OpenCV 检测流程中损坏 JPEG 图片的定位与清理

在批量检测图片时，控制台可能会出现类似下面的日志：

text 复制代码

Corrupt JPEG data: 53 extraneous bytes before marker 0xd9
Corrupt JPEG data: premature end of data segment

这类日志通常不是 Python 主动抛出的异常，而是 OpenCV 底层 JPEG 解码库输出到 stderr 的警告。很多情况下，cv2.imread() 仍然会返回图像，但图像数据已经存在截断、尾部异常字节或写入不完整的问题。对于目标检测任务，这类图片可能导致检测框异常、漏检、置信度波动，甚至影响批量处理稳定性。

产生原因

常见原因包括：

图片采集或网络传输未完成，文件只保存了一部分。
写文件过程中程序退出、磁盘异常或进程被终止。
JPEG 文件尾部存在多余字节，触发 extraneous bytes before marker 0xd9。
JPEG 数据段提前结束，触发 premature end of data segment。
Windows 环境下直接使用 cv2.imread(path) 读取中文路径，可能把正常图片误判为读取失败。

其中第 5 点很重要：如果图片路径包含中文，不能简单使用 cv2.imread() 判断图片是否损坏。更稳妥的方式是：

python 复制代码

data = np.fromfile(path, dtype=np.uint8)
img = cv2.imdecode(data, cv2.IMREAD_COLOR)

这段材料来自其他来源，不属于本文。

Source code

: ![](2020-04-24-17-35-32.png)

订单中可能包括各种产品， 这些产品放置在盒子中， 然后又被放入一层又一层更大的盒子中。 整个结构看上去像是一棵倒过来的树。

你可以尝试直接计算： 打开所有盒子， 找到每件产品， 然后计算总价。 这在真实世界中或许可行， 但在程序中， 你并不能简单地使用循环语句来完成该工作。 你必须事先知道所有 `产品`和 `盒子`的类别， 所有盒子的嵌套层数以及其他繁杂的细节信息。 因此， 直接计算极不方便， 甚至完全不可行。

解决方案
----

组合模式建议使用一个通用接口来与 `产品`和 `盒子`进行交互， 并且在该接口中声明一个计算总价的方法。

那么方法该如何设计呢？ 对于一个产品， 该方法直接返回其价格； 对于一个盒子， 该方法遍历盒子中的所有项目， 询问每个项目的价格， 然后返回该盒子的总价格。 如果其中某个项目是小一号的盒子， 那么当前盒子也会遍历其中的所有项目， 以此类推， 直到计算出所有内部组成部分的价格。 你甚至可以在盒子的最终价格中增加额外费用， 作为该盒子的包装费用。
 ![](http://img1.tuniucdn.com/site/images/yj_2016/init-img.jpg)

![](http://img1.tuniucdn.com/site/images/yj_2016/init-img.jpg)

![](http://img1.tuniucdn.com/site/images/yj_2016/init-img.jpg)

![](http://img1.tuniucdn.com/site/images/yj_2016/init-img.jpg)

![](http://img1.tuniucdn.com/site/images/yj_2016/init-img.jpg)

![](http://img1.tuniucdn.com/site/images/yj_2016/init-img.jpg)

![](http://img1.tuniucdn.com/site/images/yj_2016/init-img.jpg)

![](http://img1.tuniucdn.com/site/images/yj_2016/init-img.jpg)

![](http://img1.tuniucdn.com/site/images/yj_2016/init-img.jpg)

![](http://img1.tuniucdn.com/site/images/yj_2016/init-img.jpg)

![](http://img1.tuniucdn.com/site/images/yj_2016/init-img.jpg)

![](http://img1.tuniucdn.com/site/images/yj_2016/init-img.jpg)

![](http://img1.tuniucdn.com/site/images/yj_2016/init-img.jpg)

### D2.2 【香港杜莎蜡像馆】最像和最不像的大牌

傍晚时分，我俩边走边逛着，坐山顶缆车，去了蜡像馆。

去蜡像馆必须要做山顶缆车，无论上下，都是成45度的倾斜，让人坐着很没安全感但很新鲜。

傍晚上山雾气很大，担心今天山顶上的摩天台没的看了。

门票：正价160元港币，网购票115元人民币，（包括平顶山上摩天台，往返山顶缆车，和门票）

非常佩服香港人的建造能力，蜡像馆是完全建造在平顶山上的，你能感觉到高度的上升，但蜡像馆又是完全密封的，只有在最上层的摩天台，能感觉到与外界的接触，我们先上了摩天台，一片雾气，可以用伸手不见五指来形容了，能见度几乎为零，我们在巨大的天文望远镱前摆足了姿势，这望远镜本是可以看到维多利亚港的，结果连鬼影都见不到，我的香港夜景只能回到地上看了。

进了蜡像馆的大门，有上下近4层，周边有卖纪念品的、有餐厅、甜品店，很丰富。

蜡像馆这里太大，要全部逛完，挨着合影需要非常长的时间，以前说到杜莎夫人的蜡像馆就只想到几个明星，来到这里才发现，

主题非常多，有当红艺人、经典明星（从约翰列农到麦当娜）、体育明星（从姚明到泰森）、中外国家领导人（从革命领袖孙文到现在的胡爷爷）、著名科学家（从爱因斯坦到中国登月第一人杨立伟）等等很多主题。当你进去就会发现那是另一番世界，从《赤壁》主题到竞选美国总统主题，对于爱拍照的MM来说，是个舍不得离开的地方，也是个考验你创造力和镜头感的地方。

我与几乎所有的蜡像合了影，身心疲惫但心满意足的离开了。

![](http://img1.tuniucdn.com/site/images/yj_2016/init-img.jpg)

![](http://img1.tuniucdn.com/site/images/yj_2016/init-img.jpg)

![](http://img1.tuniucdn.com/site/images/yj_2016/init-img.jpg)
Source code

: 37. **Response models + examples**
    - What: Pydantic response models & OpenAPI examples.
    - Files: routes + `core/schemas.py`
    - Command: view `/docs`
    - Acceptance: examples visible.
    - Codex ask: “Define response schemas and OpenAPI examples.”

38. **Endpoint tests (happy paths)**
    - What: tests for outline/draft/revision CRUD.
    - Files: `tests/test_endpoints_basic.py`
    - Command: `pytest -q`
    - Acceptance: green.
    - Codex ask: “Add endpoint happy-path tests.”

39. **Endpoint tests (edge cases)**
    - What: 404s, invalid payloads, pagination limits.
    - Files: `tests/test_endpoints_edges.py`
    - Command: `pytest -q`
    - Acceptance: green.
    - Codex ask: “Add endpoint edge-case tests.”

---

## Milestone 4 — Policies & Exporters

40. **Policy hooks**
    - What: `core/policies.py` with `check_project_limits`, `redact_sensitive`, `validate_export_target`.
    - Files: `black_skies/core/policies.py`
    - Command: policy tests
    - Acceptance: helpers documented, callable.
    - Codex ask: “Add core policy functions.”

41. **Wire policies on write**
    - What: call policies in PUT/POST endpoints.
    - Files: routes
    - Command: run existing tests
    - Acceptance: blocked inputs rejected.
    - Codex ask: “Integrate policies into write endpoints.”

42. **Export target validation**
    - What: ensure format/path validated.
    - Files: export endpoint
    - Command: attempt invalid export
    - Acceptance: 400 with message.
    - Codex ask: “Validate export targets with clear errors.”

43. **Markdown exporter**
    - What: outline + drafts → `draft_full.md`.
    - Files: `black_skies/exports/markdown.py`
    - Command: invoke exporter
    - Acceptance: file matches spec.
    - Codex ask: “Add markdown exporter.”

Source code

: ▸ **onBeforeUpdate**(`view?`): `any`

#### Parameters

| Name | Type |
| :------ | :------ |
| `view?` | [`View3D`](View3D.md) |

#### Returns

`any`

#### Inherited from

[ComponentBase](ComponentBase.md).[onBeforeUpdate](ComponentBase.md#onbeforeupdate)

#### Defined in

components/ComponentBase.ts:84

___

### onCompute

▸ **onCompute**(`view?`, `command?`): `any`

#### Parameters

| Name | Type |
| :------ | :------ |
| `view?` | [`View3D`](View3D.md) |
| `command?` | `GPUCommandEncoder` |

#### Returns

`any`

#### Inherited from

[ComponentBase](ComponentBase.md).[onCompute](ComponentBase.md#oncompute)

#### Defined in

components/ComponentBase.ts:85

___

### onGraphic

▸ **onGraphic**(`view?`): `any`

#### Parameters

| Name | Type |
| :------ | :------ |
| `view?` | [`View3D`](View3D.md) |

这种方式由 Python 负责读取文件路径，能够正确处理中文路径，再交给 OpenCV 解码图片内容。

处理思路

推荐按下面顺序处理：

先扫描图片目录，只生成坏图报告，不修改文件。
人工检查 bad_images.csv，确认是否确实是坏图。
第一次处理建议移动到隔离目录，不要直接删除。
确认无误后，再选择是否删除。
如果图片旁边有同名 LabelMe JSON，可以使用 --with-json 一起移动或删除。

完整代码

将下面代码保存为 find_bad_images.py：

python 复制代码

import argparse
import csv
import os
import shutil
import subprocess
import sys
from pathlib import Path


IMAGE_EXTS = {".jpg", ".jpeg", ".png", ".bmp", ".tif", ".tiff", ".webp"}
JPEG_WARNING_PATTERNS = (
    "corrupt jpeg data",
    "premature end of data segment",
    "extraneous bytes before marker",
    "invalid sos parameters",
    "bad huffman code",
    "unsupported marker type",
)

CHECK_CODE = r"""
import sys
import cv2
import numpy as np

data = np.fromfile(sys.argv[1], dtype=np.uint8)
if data.size == 0:
    print("image file is empty or unreadable", file=sys.stderr)
    sys.exit(2)

img = cv2.imdecode(data, cv2.IMREAD_COLOR)
if img is None:
    print("cv2.imdecode returned None", file=sys.stderr)
    sys.exit(2)
sys.exit(0)
"""


def parse_args():
    parser = argparse.ArgumentParser(description="Find JPEG/images that trigger OpenCV decode warnings.")
    parser.add_argument("--image-dir", default="../Car", help="Directory to scan.")
    parser.add_argument("--recursive", action="store_true", help="Scan image-dir recursively.")
    parser.add_argument("--report", default="bad_images.csv", help="CSV report path.")
    parser.add_argument("--move-bad", default=None, help="Move bad images to this directory instead of deleting.")
    parser.add_argument("--delete", action="store_true", help="Delete bad images. Use only after checking the report.")
    parser.add_argument("--with-json", action="store_true", help="Also move/delete same-stem LabelMe json files.")
    parser.add_argument("--any-stderr", action="store_true", help="Treat any decoder stderr output as bad.")
    return parser.parse_args()


def iter_images(image_dir: Path, recursive: bool):
    pattern = "**/*" if recursive else "*"
    for path in sorted(image_dir.glob(pattern)):
        if path.is_file() and path.suffix.lower() in IMAGE_EXTS:
            yield path


def check_image(path: Path, any_stderr: bool):
    proc = subprocess.run(
        [sys.executable, "-c", CHECK_CODE, str(path)],
        stdout=subprocess.PIPE,
        stderr=subprocess.PIPE,
        text=True,
        encoding="utf-8",
        errors="replace",
    )
    stderr = proc.stderr.strip()
    stderr_lower = stderr.lower()
    has_known_warning = any(pattern in stderr_lower for pattern in JPEG_WARNING_PATTERNS)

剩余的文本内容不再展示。